Well, THAT headline sure got my attention. I have been becoming more aware of free-source or open-source educational missions but still find myself asking a laundry list of questions and not feeling closer to an answer.
For example, on the surface I love the idea of making college-level or college-based learning accessible to people who would not normally have access. In some ways, that is how I view the internet now – the world's largest information bank. I no longer use paper phone books or maps or dictionaries or encyclopedias. Why should I? It is all online now and so much more gratifying to a tech-lover like me to Google it than mess with paper stuff.

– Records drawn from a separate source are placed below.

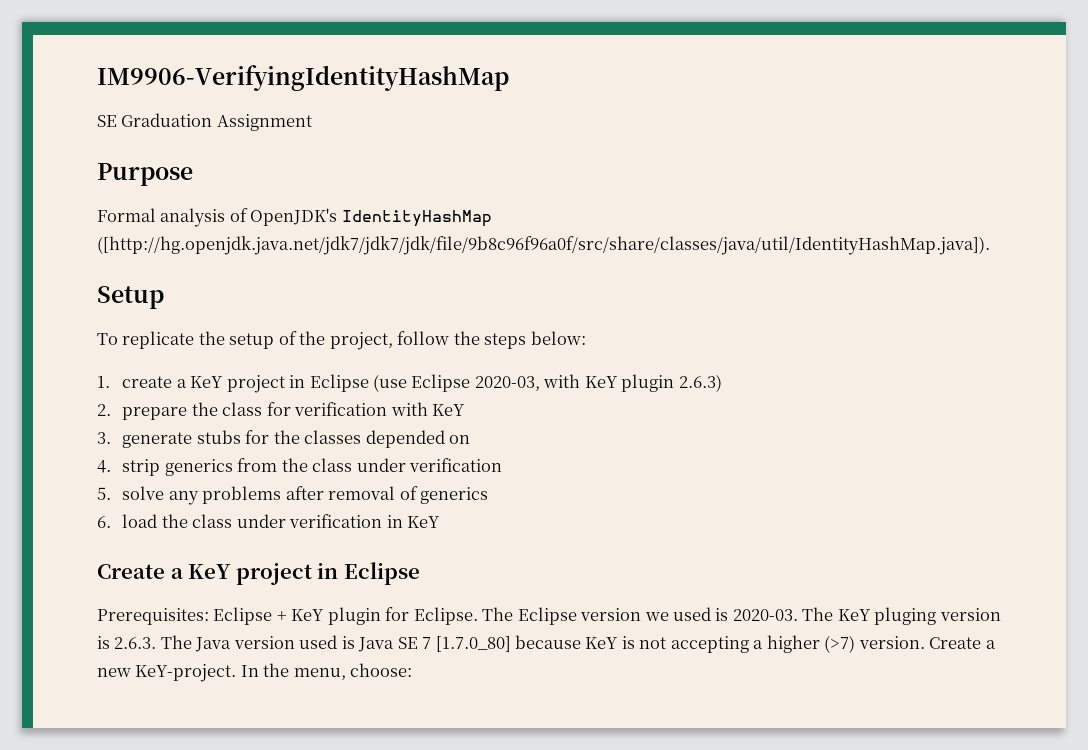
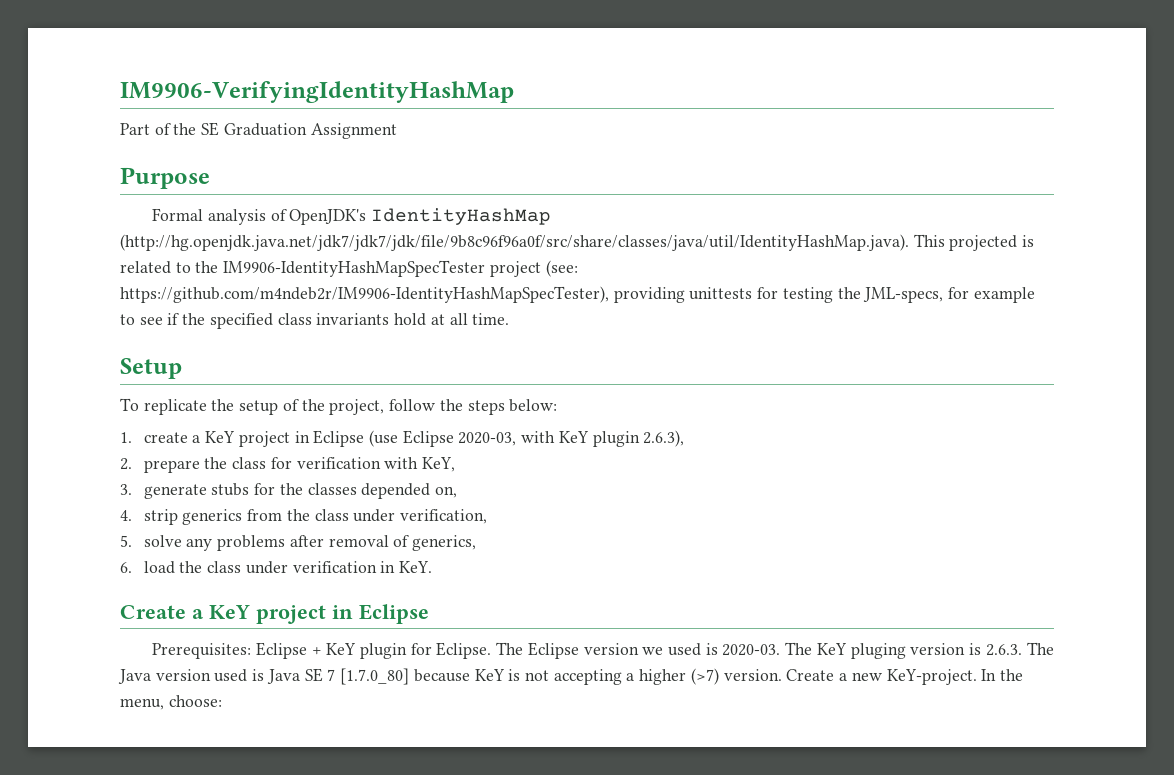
(509, 78) none -> [120,123,197,135] Part of the
[97,236,990,255] ([http://hg.openjdk.java.net/jdk7/jdk7/jdk/file/9b8c96f96a0f/src/share/classes/java/util/IdentityHashMap.java]). -> [120,234,1035,251] [120,260,578,277] [120,286,1035,303] [120,313,510,329] (http://hg.openjdk.java.net/jdk7/jdk7/jdk/file/9b8c96f96a0f/src/share/classes/java/util/IdentityHashMap.java). This projected is related to the IM9906-IdentityHashMapSpecTester project (see: https://github.com/m4ndeb2r/IM9906-IdentityHashMapSpecTester), providing unittests for testing the JML-specs, for example to see if the specified class invariants hold at all time.
[678,374,722,392] 2.6.3) -> [643,430,685,447] 2.6.3),
[431,404,465,416] KeY -> [422,457,456,472] KeY,
[448,435,470,444] on -> [435,486,458,498] on,
[408,458,502,472] verification -> [400,509,488,524] verification,
[419,487,488,504] generics -> [412,535,477,551] generics,
[406,516,440,528] KeY -> [399,561,433,573] KeY.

But, the other side of my brain goes But… But… But… Like, taken to its extreme, if everything becomes accessible online for free, why should students pay to come to our universities anymore? Today's increasingly tech-centered kids are born and raised Googling for information.

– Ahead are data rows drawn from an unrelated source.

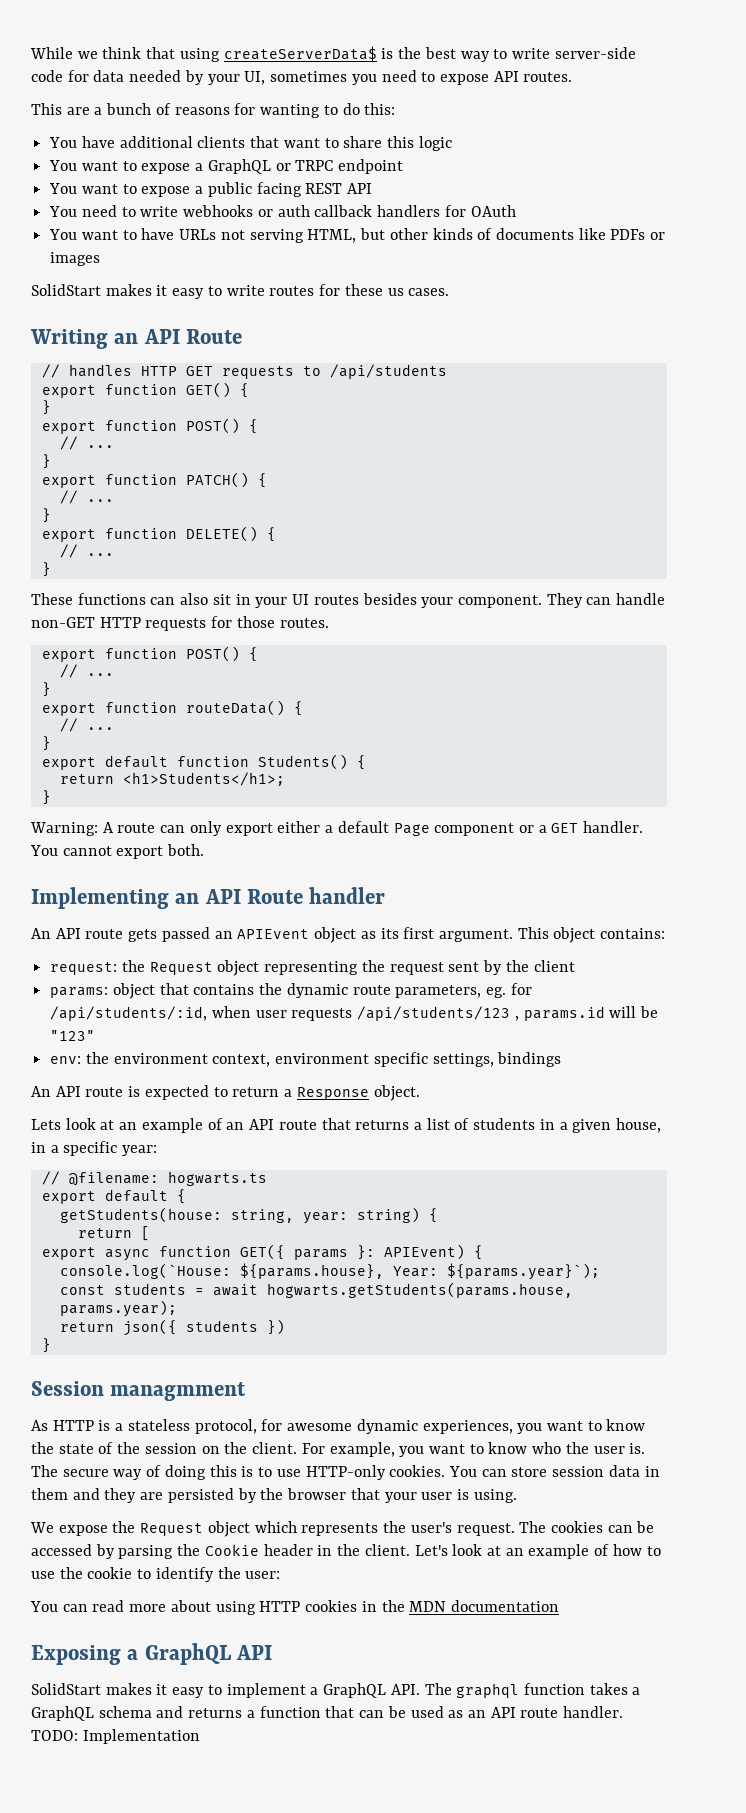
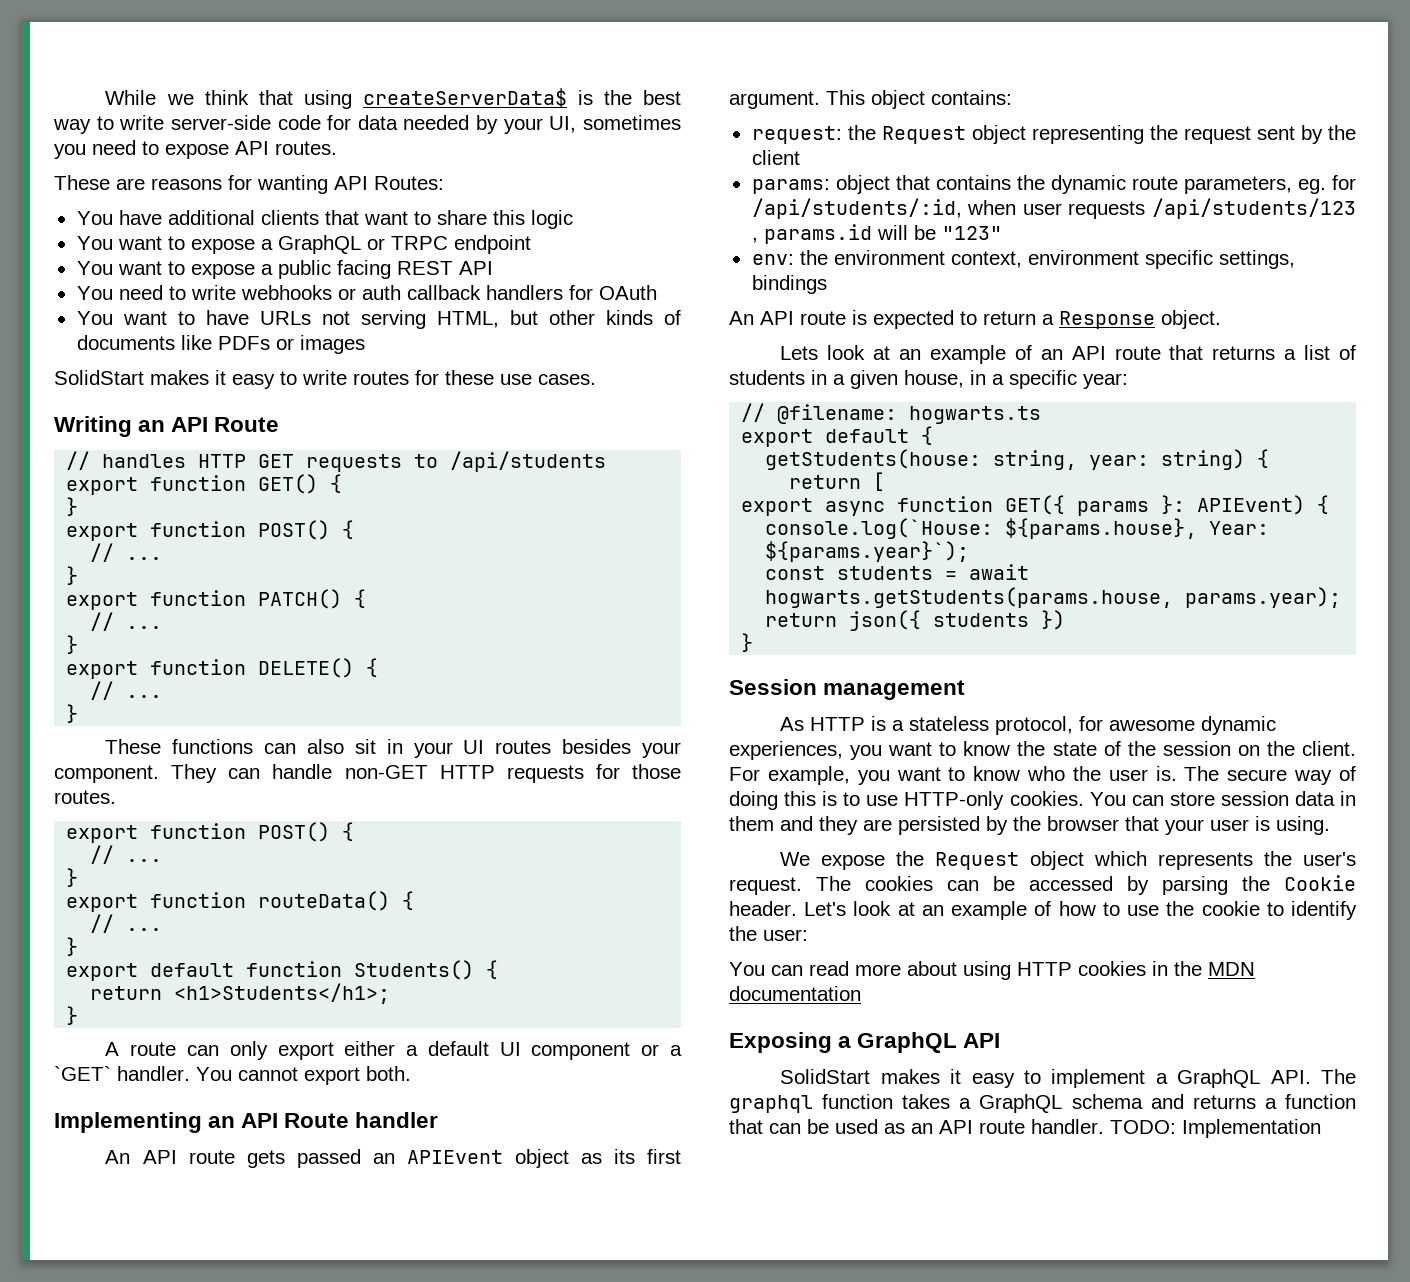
[31,103,396,118] This are a bunch of reasons for wanting to do this: -> [54,175,444,194] These are reasons for wanting API Routes:
[387,288,404,296] us -> [500,374,532,385] use
[30,822,98,836] Warning: -> (79, 1015) none
[393,823,430,836] Page -> [499,1042,521,1056] UI
[551,823,579,833] GET -> [54,1066,111,1081] `GET`
[110,1382,247,1401] managmment -> [823,680,966,700] management
[263,1544,410,1556] header in the client. -> [729,901,797,916] header.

It's one thing for a single professor (take open education guru David Wylie, for example, http://davidwiley.org/) to decide to put his course materials online. It's another thing for an entire college to do so. At what point does the lever tip? At what point will brick and mortar universities start to become a thing of the past? Lots of questions shooting through my brain, very few answers.

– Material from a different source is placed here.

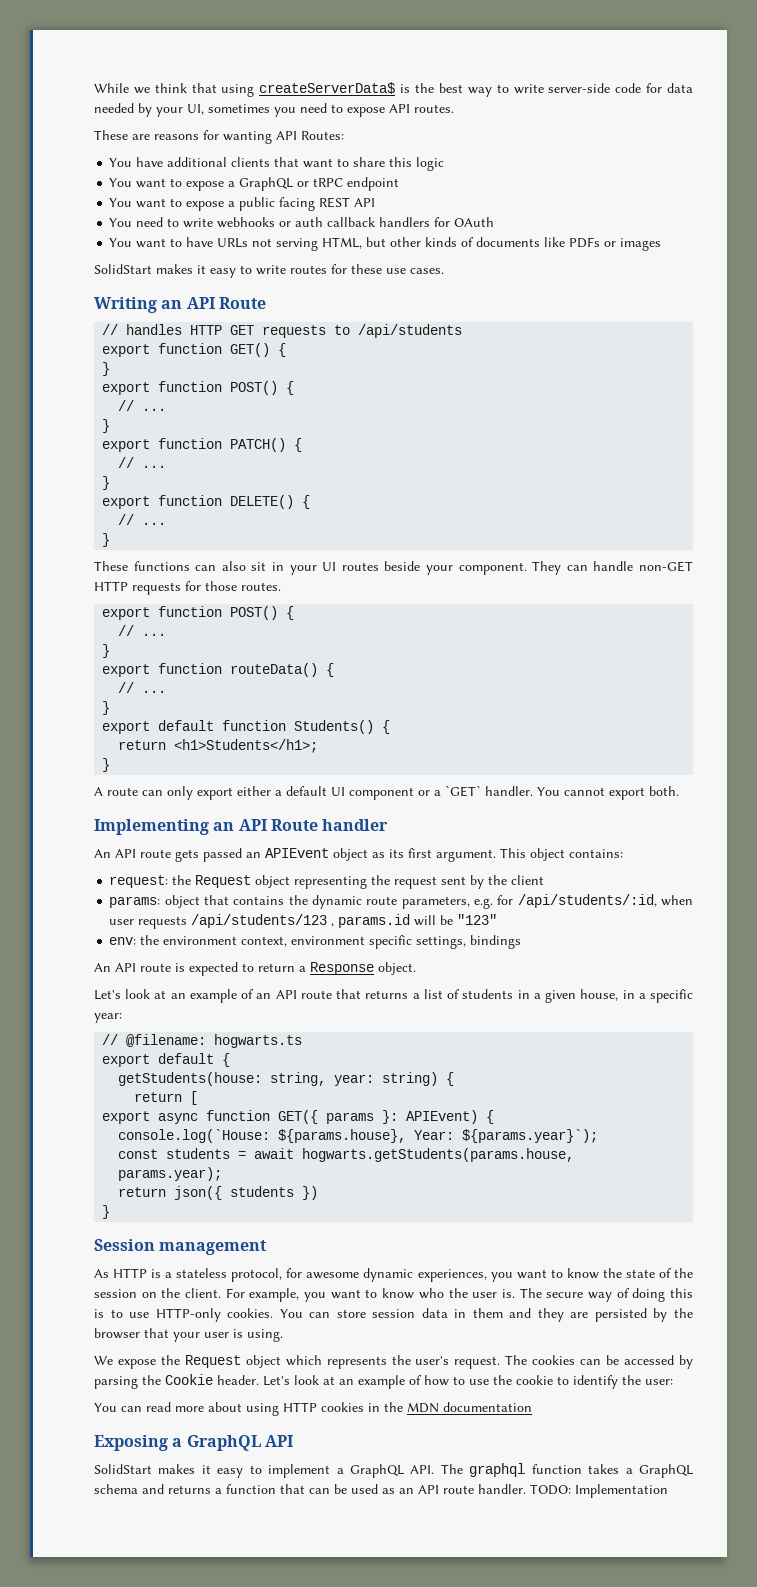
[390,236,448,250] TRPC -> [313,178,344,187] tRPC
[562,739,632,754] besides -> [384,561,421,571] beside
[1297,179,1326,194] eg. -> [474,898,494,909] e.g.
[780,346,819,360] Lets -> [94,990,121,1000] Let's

I have been working with Penn State's online education division, the World Campus, for about a year now and am becoming more and more comfortable with the nuances and differences between teaching on ground and online. Some people say online education is a thing of the future, some say it won't last. I don't have answers for that one either, but I have been impressed with the passion, dedication, and rigor brought by the faculty I have encountered thus far. The online education environment is much different than I imagined and I understand how it is the perfect solution for some learners for a variety of reasons.
But then today I was alerted to the presence of an ENTIRE UNIVERSITY that is free and online and my brain exploded for a moment. What does this mean? What implications does it have for traditional schools… online schools…? Why wouldn't prospective students flock to this option instead of paying tens of thousands of dollars in tuition? Hmmm…
From the little I have gathered to date, it appears that the classes in the free university "use open-source technology, open course materials, e-learning methods and peer-to-peer teaching". Translated in my mind, that means no faculty. So perhaps having faculty or person-powered expertise in subject areas is still an area of need and demand favoring traditional on ground and online universities?
I expect some people could take the open source course materials, read/watch/listen/consume it and learn a lot. Personally, I am not one of those people. I need the interaction. I need to be able to push and pull and tug and mold the information I am learning in the presence of others. It is through this interpersonal contact that I gain the most. So maybe that is something else on ground and online universities can provide? After all, the peer-to-peer teaching advertised in the free university is only as good as the peers who are present.
All in all, though, I think I am open to the idea. My desire for opportunity and access for people outweighs my skepticism at this point. If nothing else, it will be an interesting experiment. Better still, it provides more than what they had before. So, we'll see. We shall see.